● ASSIGNMENT:
Go through the data and count each line that has the string "style". Give that count alone.

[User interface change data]
-- Opening Marker --
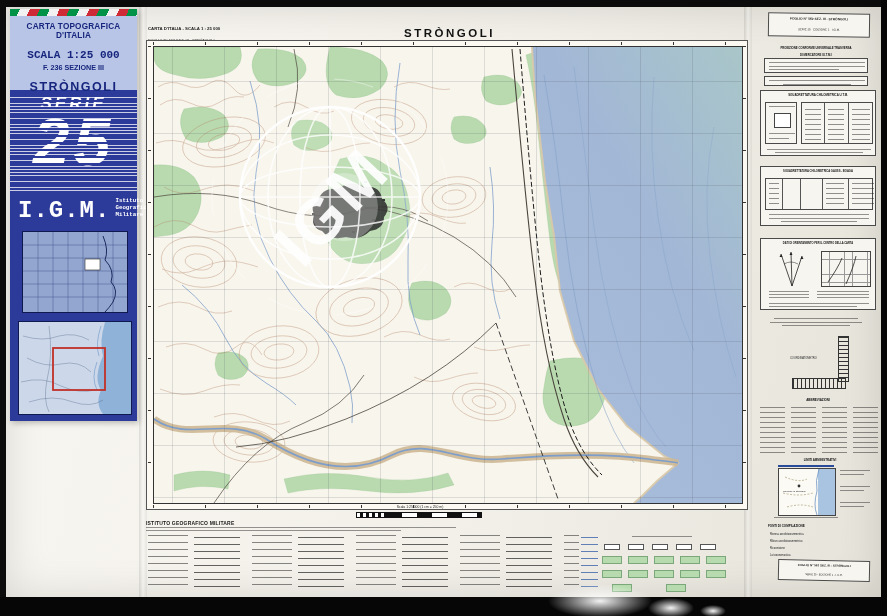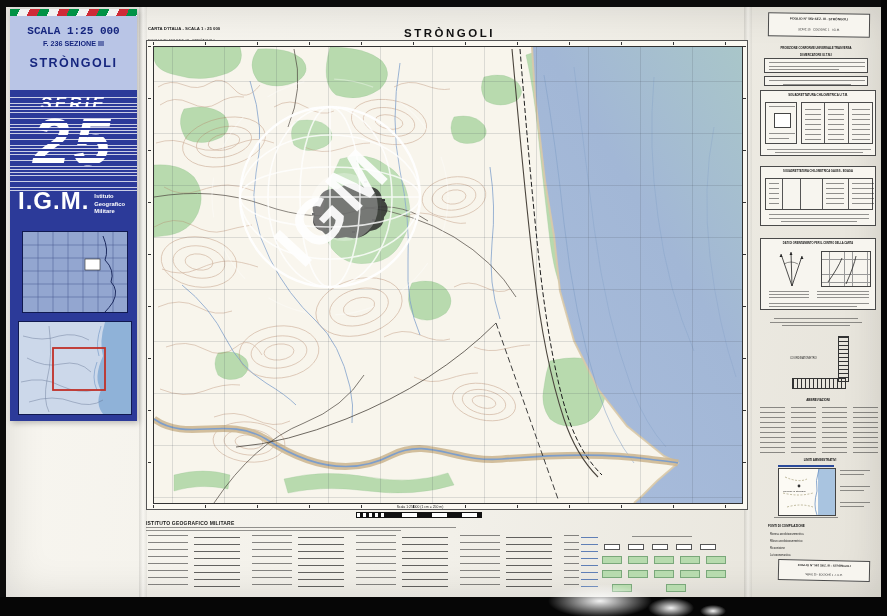--- a/index.html
+++ b/index.html
@@ -30,21 +30,21 @@
   #cover-head .l1{font-size:8.2px;font-weight:bold;margin-top:6px;letter-spacing:.2px;}
   #cover-head .l2{font-size:11px;font-weight:bold;margin-top:9px;font-family:Liberation Mono, monospace;}
   #cover-head .l3{font-size:7.2px;font-weight:bold;margin-top:2px;}
   #cover-title{font-size:12.5px;font-weight:bold;letter-spacing:1.5px;margin-top:8px;}
   #series-block{position:absolute;left:0;top:86px;width:100%;height:96px;text-align:center;
                 background:repeating-linear-gradient(to bottom,transparent 0 2px,rgba(255,255,255,.75) 2px 3px);}
   #series-word{font-size:17px;font-weight:800;font-style:italic;color:#fff;letter-spacing:3px;line-height:1;}
   #series-num{font-size:66px;font-weight:800;font-style:italic;color:#fff;letter-spacing:4px;line-height:.92;}
   #series-ov{position:absolute;inset:0;pointer-events:none;
              background:repeating-linear-gradient(to bottom,transparent 0 4.6px,#2c3a99 4.6px 7px);}
-  #igm-row{position:absolute;left:8px;top:178px;width:118px;display:flex;align-items:flex-end;}
+  #igm-row{position:absolute;left:8px;top:188px;width:118px;display:flex;align-items:flex-start;font-family:Liberation Mono, monospace;}
   #igm-big{font-size:24px;font-weight:800;color:#fff;letter-spacing:1px;}
   #igm-sub{margin-left:5px;color:#fff;font-size:5.8px;line-height:1.25;font-weight:bold;}
   .idxmap{position:absolute;border:1px solid #10194f;}
 
   
   #map-frame{position:absolute;left:146px;top:40px;width:602px;height:470px;
              border:1px solid #555;background:#fbf9f2;box-sizing:border-box;}
   #map-inner{position:absolute;left:6px;top:5px;width:588px;height:456px;border:1px solid #333;box-sizing:content-box;}
   .tickh{position:absolute;height:3px;background:repeating-linear-gradient(to right,#333 0 1px,transparent 1px 52px);}
   .tickv{position:absolute;width:3px;background:repeating-linear-gradient(to bottom,#333 0 1px,transparent 1px 52px);}
@@ -84,20 +84,21 @@
 
 <div id="stage">
 
   <div id="sheet"></div>
   <div class="crease" style="left:139px;"></div>
   <div class="crease" style="left:744px;"></div>
 
   <div id="cover">
     <div id="flag"></div>
     <div id="cover-head">
+      <div class="l1">CARTA TOPOGRAFICA D'ITALIA</div>
       <div class="l2">SCALA 1:25 000</div>
       <div class="l3">F. 236 SEZIONE III</div>
       <div id="cover-title">STRÒNGOLI</div>
     </div>
     <div id="series-block">
       <div id="series-word">SERIE</div>
       <div id="series-num">25</div>
       <div id="series-ov"></div>
     </div>
     <div id="igm-row">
-- Closing Marker --
● ANSWER TO THE PROBLEM:
4